Questions to answer:
#1 According to the Vibecast agreement, for how long does each Vibecast License allow use of the Vibecast Product at a single Location?
#2 Retype the part of the Vibecast agreement that starts at "The terms and conditions of the" and ends at "Section 1, below.".

Selected excerpt:
The terms and conditions of the following Vibecast On-Hold Product Agreement ("Agreement") apply to your purchase of Vibecast Audio Appliances and/or related Vibecast Productions and/or Vibecast Subscription Services all of which may be collectively referred to as Vibecast Product sold in the United States from Rhythm and Grooves (“RG”) or an authorized Vibecast Distributor. By accepting delivery of the Vibecast Product, you agree to be bound to the terms and conditions of this Agreement. The capitalized terms used throughout this Agreement are defined in Section 1, below.

If you do not wish to be bound by the terms of this Agreement, including those provisions setforth in Section 5.5 of this Agreement, you must notify RG immediately and return your Vibecast Product pursuant to RG Return Policy.

Each Vibecast License allows you to use the Vibecast Product serving a single Location, as defined below, for a period of 12 months from the date of installation.

The Vibecast Subscription Service allows you to update the voice over and/or change musical accompaniment periodically at a reduced rate. You must already have purchased the Vibecast Appliance to qualify for Vibecast Subscription Service rates. It is the responsibility of the customer to ensure that updated information and/or instructions for change are supplied. Failure to do this may result in the cancellation of the Vibecast Subscription Service. A reactivation fee may apply.

If you purchase the Vibecast Subscription Services, a separate agreement will cover the specific terms and conditions of that purchase but the general terms of this Agreement may apply and be incorporated in that Subscription Service Agreement.

1. Definition and application

“Vibecast Audio Appliance” means audio hardware provided by Rhythm and Grooves.

"Vibecast Production" means any RG created digital file including its musical and vocal content.

"Vibecast Subscription Service" means a subscription entitling the Customer to updated Productions.

“Vibecast Product” means the combination of Rhythm and Grooves provided Vibecast Audio Appliance; Vibecast Production and/or Vibecast Subscription Services.

“Vibecast License” means RG express written consent to use the Vibecast Product.

"Customer" means the client with whom RG makes this Agreement including a duly authorized individual acting on behalf of that Customer.

"Caller" means anyone who will ever hear the production as a result of the Customer's use of the Vibecast Production.

"Location" means any one physical address containing a telephone system owned or leased or in any other way operated by the Customer. "This Agreement" means the Agreement between the Customer and RG incorporating these terms and conditions.

"Illegal" means any act or acts which may be deemed to breach criminal law.

Recorded information:
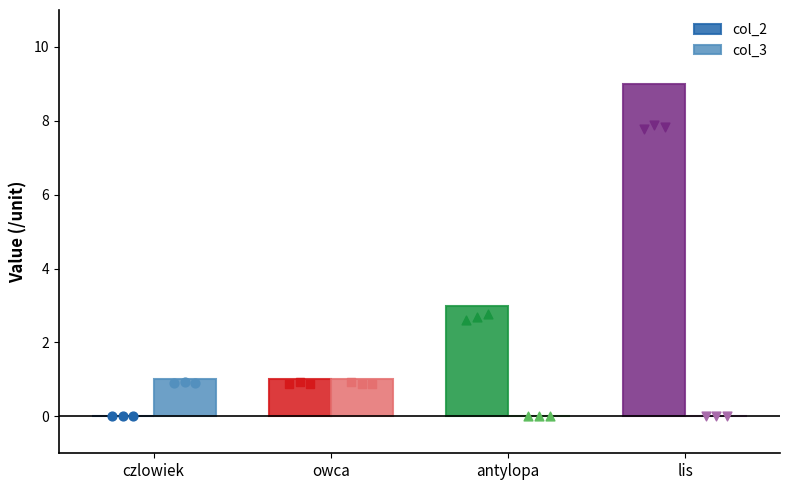

Is the value of col_2 at antylopa greater than the value of col_3 at owca?

Yes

Per-task answers:
#1 12 months from the date of installation.

#2
The terms and conditions of the following Vibecast On-Hold Product Agreement ("Agreement") apply to your purchase of Vibecast Audio Appliances and/or related Vibecast Productions and/or Vibecast Subscription Services all of which may be collectively referred to as Vibecast Product sold in the United States from Rhythm and Grooves (“RG”) or an authorized Vibecast Distributor. By accepting delivery of the Vibecast Product, you agree to be bound to the terms and conditions of this Agreement. The capitalized terms used throughout this Agreement are defined in Section 1, below.